Every line below between the one holding "achievable at the site of i" and the one holding "encryption and 2-step", inclusive, should be copied exactly, and no other line.

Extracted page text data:

=== Section Start ===

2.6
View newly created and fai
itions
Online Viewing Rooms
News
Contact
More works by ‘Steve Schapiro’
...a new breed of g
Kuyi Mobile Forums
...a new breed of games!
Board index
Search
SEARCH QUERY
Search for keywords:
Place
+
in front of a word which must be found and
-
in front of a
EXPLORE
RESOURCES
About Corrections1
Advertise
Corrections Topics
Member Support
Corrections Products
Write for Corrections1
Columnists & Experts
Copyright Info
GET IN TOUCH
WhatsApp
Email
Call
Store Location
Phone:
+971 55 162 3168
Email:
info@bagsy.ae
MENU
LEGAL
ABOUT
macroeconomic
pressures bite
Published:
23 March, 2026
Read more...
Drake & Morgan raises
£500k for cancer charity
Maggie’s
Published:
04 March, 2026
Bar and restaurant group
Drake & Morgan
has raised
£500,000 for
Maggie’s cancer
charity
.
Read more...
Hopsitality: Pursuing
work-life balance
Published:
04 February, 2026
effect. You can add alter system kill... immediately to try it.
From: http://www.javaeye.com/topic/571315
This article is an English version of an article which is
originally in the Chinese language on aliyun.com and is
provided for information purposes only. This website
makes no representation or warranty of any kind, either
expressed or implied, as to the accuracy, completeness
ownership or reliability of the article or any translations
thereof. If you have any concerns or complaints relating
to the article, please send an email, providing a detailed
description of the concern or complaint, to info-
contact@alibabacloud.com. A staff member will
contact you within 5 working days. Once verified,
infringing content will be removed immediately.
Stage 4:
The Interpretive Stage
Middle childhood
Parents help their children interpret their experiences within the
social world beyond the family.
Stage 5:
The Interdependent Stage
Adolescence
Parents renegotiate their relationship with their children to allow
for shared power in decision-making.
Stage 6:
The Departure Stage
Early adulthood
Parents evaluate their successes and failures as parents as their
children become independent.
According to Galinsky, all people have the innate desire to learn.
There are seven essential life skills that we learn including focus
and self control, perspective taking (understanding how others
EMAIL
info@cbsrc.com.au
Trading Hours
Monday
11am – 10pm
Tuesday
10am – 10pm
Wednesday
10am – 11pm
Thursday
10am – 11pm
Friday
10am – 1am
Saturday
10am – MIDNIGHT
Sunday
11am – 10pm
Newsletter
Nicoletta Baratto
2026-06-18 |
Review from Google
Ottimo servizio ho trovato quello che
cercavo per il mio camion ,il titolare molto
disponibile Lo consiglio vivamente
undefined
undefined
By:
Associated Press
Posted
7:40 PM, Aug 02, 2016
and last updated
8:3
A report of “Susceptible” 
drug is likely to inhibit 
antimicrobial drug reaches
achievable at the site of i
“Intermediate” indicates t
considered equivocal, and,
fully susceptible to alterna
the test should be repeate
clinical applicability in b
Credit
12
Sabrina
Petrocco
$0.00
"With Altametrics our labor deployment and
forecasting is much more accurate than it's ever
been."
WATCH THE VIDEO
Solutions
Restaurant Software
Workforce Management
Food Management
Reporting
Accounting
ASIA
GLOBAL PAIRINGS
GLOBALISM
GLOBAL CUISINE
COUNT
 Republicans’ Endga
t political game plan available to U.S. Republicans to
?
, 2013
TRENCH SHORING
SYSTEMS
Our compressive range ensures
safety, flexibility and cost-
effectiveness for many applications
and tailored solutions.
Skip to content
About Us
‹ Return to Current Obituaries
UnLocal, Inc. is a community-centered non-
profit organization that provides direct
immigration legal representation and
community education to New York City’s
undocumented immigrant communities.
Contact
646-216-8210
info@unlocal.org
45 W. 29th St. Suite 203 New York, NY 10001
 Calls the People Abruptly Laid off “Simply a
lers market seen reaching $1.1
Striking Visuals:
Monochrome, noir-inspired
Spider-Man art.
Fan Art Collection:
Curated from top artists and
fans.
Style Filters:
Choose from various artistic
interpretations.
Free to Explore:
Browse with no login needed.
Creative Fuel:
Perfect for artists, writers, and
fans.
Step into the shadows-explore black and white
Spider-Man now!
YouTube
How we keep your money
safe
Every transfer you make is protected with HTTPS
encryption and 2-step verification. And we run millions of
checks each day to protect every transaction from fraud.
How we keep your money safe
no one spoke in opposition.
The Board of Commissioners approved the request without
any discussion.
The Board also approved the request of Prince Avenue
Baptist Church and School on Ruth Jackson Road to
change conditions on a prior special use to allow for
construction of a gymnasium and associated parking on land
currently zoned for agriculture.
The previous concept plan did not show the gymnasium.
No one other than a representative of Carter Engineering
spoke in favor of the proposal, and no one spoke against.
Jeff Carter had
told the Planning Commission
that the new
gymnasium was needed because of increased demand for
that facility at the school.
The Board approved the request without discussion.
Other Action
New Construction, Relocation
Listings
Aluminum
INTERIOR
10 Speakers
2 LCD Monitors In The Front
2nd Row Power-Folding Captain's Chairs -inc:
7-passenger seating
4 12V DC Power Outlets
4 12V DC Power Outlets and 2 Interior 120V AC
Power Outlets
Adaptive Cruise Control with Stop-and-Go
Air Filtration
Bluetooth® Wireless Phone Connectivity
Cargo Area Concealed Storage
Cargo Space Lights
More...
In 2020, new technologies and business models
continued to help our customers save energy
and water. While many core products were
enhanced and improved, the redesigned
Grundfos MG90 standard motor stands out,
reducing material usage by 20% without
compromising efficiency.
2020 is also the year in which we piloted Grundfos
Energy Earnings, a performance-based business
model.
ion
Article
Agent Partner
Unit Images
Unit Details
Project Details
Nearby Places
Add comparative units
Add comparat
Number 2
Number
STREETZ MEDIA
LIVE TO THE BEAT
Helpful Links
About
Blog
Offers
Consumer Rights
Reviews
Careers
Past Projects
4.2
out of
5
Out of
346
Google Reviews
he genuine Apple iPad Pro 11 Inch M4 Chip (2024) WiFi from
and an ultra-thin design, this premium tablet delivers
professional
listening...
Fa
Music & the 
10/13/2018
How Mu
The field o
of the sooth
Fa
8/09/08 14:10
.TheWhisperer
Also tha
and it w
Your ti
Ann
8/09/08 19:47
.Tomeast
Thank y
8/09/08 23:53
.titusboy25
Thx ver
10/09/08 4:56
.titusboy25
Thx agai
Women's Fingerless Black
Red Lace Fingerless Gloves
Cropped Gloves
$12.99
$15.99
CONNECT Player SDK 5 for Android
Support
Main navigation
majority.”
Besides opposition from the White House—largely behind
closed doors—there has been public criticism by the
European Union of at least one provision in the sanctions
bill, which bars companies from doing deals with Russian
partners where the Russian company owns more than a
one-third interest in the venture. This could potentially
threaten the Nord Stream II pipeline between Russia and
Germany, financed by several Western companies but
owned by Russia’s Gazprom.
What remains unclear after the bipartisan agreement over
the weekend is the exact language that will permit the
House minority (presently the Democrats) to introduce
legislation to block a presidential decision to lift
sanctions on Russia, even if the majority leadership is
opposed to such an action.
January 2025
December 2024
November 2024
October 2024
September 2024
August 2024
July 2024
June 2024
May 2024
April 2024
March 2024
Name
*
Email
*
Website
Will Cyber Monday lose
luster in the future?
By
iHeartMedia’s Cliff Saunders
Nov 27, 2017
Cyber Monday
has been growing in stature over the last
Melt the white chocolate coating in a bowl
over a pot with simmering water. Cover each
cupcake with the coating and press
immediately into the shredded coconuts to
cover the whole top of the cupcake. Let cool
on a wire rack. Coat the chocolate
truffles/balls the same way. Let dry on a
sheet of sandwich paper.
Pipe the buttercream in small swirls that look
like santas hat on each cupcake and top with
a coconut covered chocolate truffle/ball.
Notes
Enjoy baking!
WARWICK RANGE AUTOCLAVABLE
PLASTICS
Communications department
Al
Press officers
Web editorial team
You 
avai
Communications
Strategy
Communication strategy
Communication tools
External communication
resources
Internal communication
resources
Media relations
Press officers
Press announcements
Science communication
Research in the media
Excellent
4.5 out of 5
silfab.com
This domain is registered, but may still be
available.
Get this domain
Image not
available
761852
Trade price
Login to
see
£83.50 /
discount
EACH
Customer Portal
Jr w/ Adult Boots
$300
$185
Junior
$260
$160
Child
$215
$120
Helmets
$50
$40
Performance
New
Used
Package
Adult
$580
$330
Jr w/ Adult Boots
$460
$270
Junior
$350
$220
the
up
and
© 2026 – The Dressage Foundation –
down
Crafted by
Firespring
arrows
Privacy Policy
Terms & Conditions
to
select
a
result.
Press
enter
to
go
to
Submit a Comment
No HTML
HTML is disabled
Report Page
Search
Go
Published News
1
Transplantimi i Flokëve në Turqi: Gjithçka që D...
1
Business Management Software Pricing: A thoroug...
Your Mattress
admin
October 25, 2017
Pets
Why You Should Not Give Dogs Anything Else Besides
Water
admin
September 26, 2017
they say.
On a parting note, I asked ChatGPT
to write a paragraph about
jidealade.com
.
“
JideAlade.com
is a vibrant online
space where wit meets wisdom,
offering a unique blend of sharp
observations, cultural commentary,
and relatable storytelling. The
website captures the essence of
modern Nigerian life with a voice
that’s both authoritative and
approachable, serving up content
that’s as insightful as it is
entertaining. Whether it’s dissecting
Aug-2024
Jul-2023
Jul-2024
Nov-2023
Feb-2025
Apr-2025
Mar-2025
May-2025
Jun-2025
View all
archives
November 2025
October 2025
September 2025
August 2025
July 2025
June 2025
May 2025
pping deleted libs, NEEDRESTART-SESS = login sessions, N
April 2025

=== Section End ===

● YOUR RESPONSE:
achievable at the site of i
“Intermediate” indicates t
considered equivocal, and,
fully susceptible to alterna
the test should be repeate
clinical applicability in b
Credit
12
Sabrina
Petrocco
$0.00
"With Altametrics our labor deployment and
forecasting is much more accurate than it's ever
been."
WATCH THE VIDEO
Solutions
Restaurant Software
Workforce Management
Food Management
Reporting
Accounting
ASIA
GLOBAL PAIRINGS
GLOBALISM
GLOBAL CUISINE
COUNT
 Republicans’ Endga
t political game plan available to U.S. Republicans to
?
, 2013
TRENCH SHORING
SYSTEMS
Our compressive range ensures
safety, flexibility and cost-
effectiveness for many applications
and tailored solutions.
Skip to content
About Us
‹ Return to Current Obituaries
UnLocal, Inc. is a community-centered non-
profit organization that provides direct
immigration legal representation and
community education to New York City’s
undocumented immigrant communities.
Contact
646-216-8210
info@unlocal.org
45 W. 29th St. Suite 203 New York, NY 10001
 Calls the People Abruptly Laid off “Simply a
lers market seen reaching $1.1
Striking Visuals:
Monochrome, noir-inspired
Spider-Man art.
Fan Art Collection:
Curated from top artists and
fans.
Style Filters:
Choose from various artistic
interpretations.
Free to Explore:
Browse with no login needed.
Creative Fuel:
Perfect for artists, writers, and
fans.
Step into the shadows-explore black and white
Spider-Man now!
YouTube
How we keep your money
safe
Every transfer you make is protected with HTTPS
encryption and 2-step verification. And we run millions of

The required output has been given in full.